- EXERCISE GOAL -
What is needed is an exact copy of the listing, with no pictures in it.

- PROVIDED MATERIAL -
[Start of section]

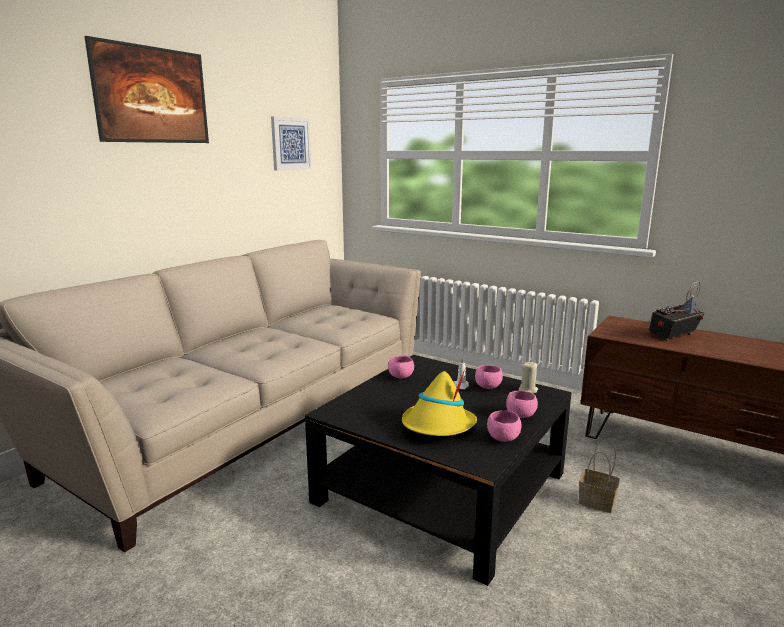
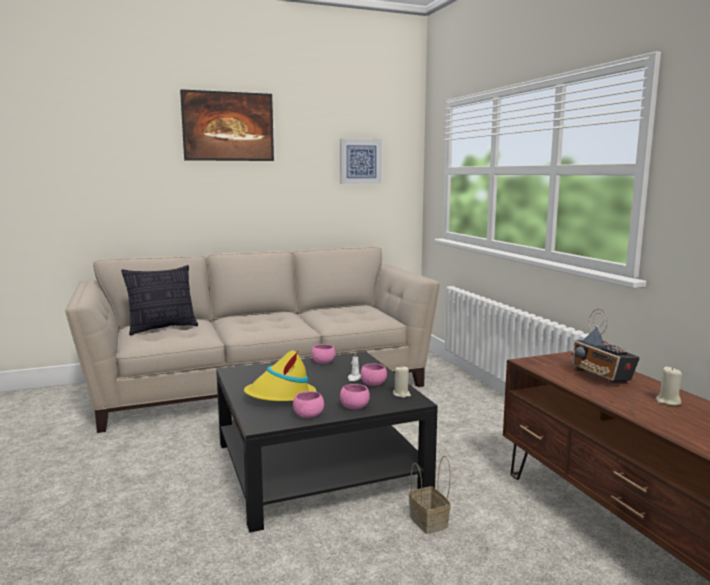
camera: 35 degrees right, 5 degrees down
(149, 381) = (162, 328): none -> pillow
(672, 336) = (601, 377): radio -> radio turned 120 degrees counterclockwise
(741, 345) = (668, 402): none -> beige candle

[End of section]

- WRITTEN ANSWER -
camera: 35 degrees right, 5 degrees down
(149, 381) = (162, 328): none -> pillow
(672, 336) = (601, 377): radio -> radio turned 120 degrees counterclockwise
(741, 345) = (668, 402): none -> beige candle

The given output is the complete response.